TEXT UNDER STUDY:
◇ ◇ ◇ ◇

That’s according to a confidential survey carried out for the Groceries Code Adjudictor.
Aldi, Waitrose , and Marks and Spencer received top marks for adhering to best practice on things like prompt payment and handling complaints.
The survey report describes a culture of fear among suppliers many of whom feel they have to accept bullying tactics from supermarket buyers for fear of retribution.
Overall last year 70% of suppliers had been treated in ways that breached the industry’s code, a drop from 79% the previous year.
Almost 10% more, at 47%, were willing to complain about issues like late payments, having to pay over the odds for packaging specified by the supermarket, demands for lump sums, and penalties for trivial complaints from shoppers.
There is a slow a problem with what is called “drop and drive” where suppliers’ consignments aren’t receipted properly leading to disputes over payment.

◇ ◇ ◇ ◇

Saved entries
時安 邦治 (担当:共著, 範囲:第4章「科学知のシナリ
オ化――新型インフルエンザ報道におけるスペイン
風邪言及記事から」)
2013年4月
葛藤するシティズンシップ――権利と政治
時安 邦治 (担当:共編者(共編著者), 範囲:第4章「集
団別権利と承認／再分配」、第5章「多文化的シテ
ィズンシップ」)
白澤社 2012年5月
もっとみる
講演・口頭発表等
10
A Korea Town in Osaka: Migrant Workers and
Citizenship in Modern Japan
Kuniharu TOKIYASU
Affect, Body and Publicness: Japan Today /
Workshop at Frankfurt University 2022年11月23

◇ ◇ ◇ ◇

CHECK YOUR UNDERSTANDING:
1. Answer these questions from the supplier survey text:
(a) Which supermarkets received top marks for adhering to best practice?
(b) What percentage of suppliers were treated in ways that breached the industry's code last year?
(c) What percentage of suppliers were willing to complain about issues like late payments?
2. Copy the saved entries word for word, from their first line through the line holding "Kuniharu TOKIYASU", inclusive.
The saved entries have no connection to the supplier survey text.

RESULTS OF THE TASKS:
1.
(a) Aldi, Waitrose, and Marks and Spencer.
(b) 70%.
(c) 47%.

2.
時安 邦治 (担当:共著, 範囲:第4章「科学知のシナリ
オ化――新型インフルエンザ報道におけるスペイン
風邪言及記事から」)
2013年4月
葛藤するシティズンシップ――権利と政治
時安 邦治 (担当:共編者(共編著者), 範囲:第4章「集
団別権利と承認／再分配」、第5章「多文化的シテ
ィズンシップ」)
白澤社 2012年5月
もっとみる
講演・口頭発表等
10
A Korea Town in Osaka: Migrant Workers and
Citizenship in Modern Japan
Kuniharu TOKIYASU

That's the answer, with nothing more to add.